Nuestros ilustres invertebrados han dejado de ser altivos, y sus antenas poco antes contráctiles y eréctiles, ahora son melancólicas y casi imperceptibles verrugas.
Pero que importa… nuestro corazón es duro, es feroz, y en el paroxismo del asesinato se terminaron los escrúpulos… y con una frialdad de torturador y llevados por un cruel frenesí, cogemos a los caracoles refugiados cobardemente en la bohardilla de su caparazón, y los echamos a un caldo próximo a la ebullición, preparado de la manera siguiente:
En el agua suficiente para poder cubrir los caracoles, le ponemos un ramillete de hierbas aromáticas, una cebolla partida a la mitad y dos o tres dientes de ajo, todo esto para justificar la presencia de la huerta y para que asista la bodega a este festín verteremos en ese caldo además de ese poético bouquet perejilesco tomillo lourelítico, medio vasito de coñac bueno y en ese líquido saturándose de aromas se tienen cociendo a fuego dulce de cuatro a cinco horas.
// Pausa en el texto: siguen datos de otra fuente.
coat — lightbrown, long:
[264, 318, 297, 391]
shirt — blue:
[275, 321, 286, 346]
Pasado ese tiempo se apartan de la lumbre, se dejan enfriar pasándolos a un recipiente donde se puedan escurrir, y entonces, cuando estén fríos, pero siempre impregnados de finas esencias, con una aguja de sacos se les hace un pequeño orificio en el caparazón, en todo lo alto del tejado. Y en tanto que una o dos personas hacen esta operación, otra persona prepara la salsa de la manera siguiente:
Haremos el cálculo para 300 caracoles grandes, no olvidando que la carne de estos bichitos en pobre en materias grasas.
En aceite freímos un loncha de jamón entreverado y cuando está bien frita se retira y en el aceite hacemos tomar color a 250 gramos de cebolla picada, incorporándole cuando este a medio rustir 300 gramos de carne de salchicha blanca y después de darle unas vueltas se le añade la carne de cinco tomates sin piel ni semillas, o cuatro cucharadas de puré de tomate además de otras dos buenas de untuoso jugo de carne.
En el mortero reducimos a pasta la loncha de jamón en unión de dos dientes de ajo, una buena rama de perejil, ralladuras de nuez moscada, pimienta, clavo y sobre todo hinojo. Bien majado todo lo desleímos en medio litro de vino blanco vertiéndolo por encima de los caracoles, que en unión del contenido de la sartén, colocaremos en un recipiente de barro, mezclándole agua hasta que la salsa casi cubra toda la caracolada, poniéndolo al fuego hasta que cueza por espacio de una hora suavemente.
En el momento de ir a retirarlo del fuego se incorpora al guiso 100 gramos de pan rallado blanco y un huevo duro reducido todo ello a pasta en el mortero.
Estos animalitos debido al agujero que hicimos a cada caracol, pueden tomarse por absorción inundándose la boca con la salsa.
Y… ¡a comer!… el alma se nos regocija, los ojos asombrados contemplan este regalo de la cocina verdaderamente exquisito, a pesar del abominable y feo bichejo que le sirve de pretexto.